Quote the entries below, without changes, covering the stretch from the line containing "time: 11:16" through the line containing "time: 11:06".

Records:
• • • •
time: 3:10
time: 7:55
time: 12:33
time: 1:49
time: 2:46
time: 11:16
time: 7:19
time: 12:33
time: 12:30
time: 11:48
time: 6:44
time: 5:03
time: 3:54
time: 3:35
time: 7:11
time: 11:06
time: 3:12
• • • •
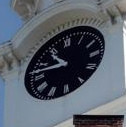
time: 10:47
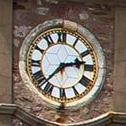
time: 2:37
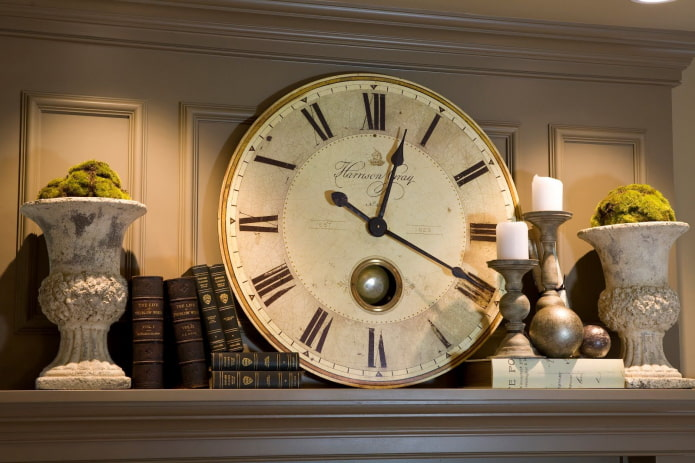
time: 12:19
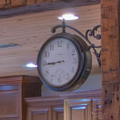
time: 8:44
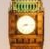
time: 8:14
• • • •
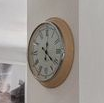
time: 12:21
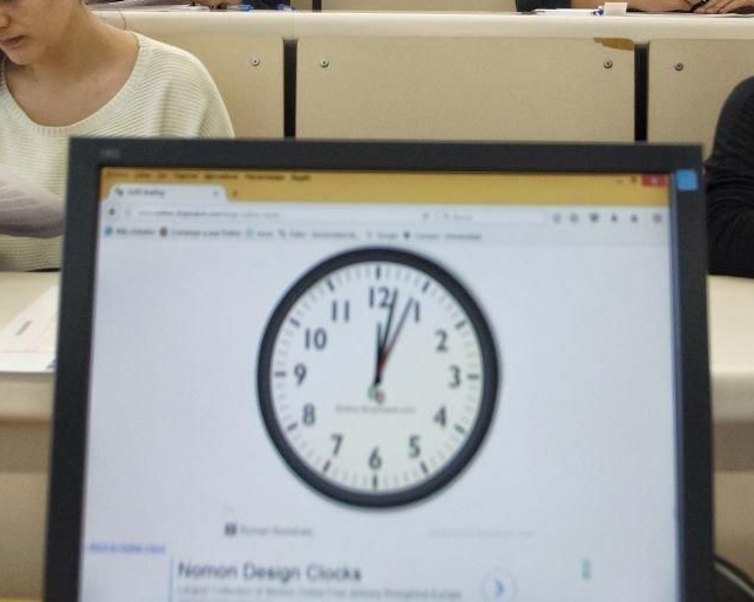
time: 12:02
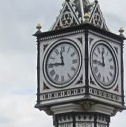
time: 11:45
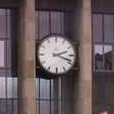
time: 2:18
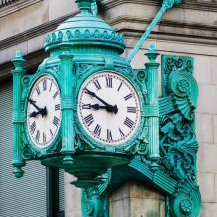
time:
• • • •
◆ **THE RESPONSE**:
time: 11:16
time: 7:19
time: 12:33
time: 12:30
time: 11:48
time: 6:44
time: 5:03
time: 3:54
time: 3:35
time: 7:11
time: 11:06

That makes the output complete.